Turn the lines of the listing below into a JSON list of strings, one string per line and with blank lines left out, starting at the first line and going on through the line containing "and the weather!". Include nothing after that line.

(Collected data)
☆ ☆ ☆
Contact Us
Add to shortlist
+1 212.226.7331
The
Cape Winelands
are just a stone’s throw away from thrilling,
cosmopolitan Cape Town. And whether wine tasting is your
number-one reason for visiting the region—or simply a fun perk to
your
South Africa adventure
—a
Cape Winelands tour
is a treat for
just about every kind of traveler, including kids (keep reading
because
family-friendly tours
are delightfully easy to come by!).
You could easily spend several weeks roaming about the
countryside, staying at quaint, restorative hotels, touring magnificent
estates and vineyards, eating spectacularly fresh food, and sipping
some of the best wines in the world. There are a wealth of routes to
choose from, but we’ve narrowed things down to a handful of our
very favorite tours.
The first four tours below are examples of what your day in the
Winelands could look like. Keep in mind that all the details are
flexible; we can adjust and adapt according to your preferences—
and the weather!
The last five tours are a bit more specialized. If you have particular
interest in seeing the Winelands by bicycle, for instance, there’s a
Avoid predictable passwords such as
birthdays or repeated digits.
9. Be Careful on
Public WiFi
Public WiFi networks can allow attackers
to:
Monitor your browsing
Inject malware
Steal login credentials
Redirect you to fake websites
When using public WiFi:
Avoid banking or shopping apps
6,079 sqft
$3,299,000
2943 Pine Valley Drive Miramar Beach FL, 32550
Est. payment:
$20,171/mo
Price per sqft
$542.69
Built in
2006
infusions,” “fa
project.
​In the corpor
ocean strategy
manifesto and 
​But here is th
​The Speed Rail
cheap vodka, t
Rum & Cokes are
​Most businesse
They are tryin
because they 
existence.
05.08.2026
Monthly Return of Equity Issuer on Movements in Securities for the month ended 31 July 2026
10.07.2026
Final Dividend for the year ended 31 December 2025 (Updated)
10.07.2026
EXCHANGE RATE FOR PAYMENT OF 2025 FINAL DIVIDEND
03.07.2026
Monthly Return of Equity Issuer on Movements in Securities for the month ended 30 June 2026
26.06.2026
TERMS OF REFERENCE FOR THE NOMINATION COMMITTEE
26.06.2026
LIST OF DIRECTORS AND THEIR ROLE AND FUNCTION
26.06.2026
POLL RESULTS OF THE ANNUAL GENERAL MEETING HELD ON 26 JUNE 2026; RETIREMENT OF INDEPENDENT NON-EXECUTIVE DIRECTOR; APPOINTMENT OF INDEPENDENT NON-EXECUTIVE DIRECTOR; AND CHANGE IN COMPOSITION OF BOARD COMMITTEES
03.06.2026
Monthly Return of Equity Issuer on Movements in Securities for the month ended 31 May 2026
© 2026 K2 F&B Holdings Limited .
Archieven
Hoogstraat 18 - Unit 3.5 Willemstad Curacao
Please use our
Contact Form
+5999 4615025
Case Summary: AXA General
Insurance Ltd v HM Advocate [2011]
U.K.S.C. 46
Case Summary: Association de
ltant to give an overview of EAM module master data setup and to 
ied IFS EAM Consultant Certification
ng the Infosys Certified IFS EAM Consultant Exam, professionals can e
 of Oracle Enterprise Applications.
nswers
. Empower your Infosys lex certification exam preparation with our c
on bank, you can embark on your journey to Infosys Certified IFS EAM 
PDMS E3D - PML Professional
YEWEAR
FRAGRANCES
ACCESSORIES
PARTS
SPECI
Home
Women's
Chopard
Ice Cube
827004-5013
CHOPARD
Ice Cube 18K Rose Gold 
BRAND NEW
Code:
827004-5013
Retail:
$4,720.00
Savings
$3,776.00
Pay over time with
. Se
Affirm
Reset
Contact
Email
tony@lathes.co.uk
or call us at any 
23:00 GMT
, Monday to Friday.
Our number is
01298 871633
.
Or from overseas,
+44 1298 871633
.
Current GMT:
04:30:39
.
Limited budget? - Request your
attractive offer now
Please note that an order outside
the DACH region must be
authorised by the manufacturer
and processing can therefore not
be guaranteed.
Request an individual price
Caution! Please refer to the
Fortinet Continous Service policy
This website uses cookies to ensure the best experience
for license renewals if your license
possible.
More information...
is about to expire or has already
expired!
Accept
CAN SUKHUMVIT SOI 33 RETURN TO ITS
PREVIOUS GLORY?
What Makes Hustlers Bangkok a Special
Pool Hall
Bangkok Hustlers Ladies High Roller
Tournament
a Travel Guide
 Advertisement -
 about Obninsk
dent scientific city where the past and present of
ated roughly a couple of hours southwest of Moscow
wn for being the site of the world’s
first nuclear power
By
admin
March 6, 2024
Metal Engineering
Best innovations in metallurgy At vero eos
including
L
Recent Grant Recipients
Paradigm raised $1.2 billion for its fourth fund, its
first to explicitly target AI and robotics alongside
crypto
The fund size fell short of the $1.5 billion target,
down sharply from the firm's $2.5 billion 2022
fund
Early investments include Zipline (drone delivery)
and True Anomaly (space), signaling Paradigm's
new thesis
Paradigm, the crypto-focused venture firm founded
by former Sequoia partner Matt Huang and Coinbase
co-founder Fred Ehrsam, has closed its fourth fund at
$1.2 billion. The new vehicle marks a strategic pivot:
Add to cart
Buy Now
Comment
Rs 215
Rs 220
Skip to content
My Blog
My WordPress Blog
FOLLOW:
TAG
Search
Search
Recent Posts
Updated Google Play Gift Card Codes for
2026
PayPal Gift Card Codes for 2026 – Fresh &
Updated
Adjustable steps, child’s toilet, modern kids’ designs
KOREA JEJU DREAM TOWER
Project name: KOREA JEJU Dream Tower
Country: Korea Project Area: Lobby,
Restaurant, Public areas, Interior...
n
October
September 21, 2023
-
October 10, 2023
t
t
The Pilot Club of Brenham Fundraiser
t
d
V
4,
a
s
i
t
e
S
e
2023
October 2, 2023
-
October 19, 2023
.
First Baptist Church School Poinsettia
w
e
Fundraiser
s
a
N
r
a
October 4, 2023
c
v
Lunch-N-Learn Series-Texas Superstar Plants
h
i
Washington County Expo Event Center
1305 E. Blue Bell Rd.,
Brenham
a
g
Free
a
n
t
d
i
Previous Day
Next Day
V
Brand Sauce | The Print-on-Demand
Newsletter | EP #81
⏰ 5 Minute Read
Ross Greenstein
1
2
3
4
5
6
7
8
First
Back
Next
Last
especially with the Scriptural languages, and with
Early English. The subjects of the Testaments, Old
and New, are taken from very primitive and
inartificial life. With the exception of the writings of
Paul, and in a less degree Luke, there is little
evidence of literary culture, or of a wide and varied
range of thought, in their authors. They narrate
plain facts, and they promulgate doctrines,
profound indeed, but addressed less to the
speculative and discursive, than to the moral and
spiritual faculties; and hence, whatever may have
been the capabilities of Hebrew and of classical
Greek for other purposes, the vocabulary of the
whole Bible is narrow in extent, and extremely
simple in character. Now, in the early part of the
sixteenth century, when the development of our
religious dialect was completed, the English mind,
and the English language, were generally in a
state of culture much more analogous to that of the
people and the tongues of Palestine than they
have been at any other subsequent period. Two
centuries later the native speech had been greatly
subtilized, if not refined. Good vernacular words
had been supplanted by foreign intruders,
☆ ☆ ☆
**TASK RESPONSE**
[
  "Contact Us",
  "Add to shortlist",
  "+1 212.226.7331",
  "The",
  "Cape Winelands",
  "are just a stone’s throw away from thrilling,",
  "cosmopolitan Cape Town. And whether wine tasting is your",
  "number-one reason for visiting the region—or simply a fun perk to",
  "your",
  "South Africa adventure",
  "—a",
  "Cape Winelands tour",
  "is a treat for",
  "just about every kind of traveler, including kids (keep reading",
  "because",
  "family-friendly tours",
  "are delightfully easy to come by!).",
  "You could easily spend several weeks roaming about the",
  "countryside, staying at quaint, restorative hotels, touring magnificent",
  "estates and vineyards, eating spectacularly fresh food, and sipping",
  "some of the best wines in the world. There are a wealth of routes to",
  "choose from, but we’ve narrowed things down to a handful of our",
  "very favorite tours.",
  "The first four tours below are examples of what your day in the",
  "Winelands could look like. Keep in mind that all the details are",
  "flexible; we can adjust and adapt according to your preferences—",
  "and the weather!"
]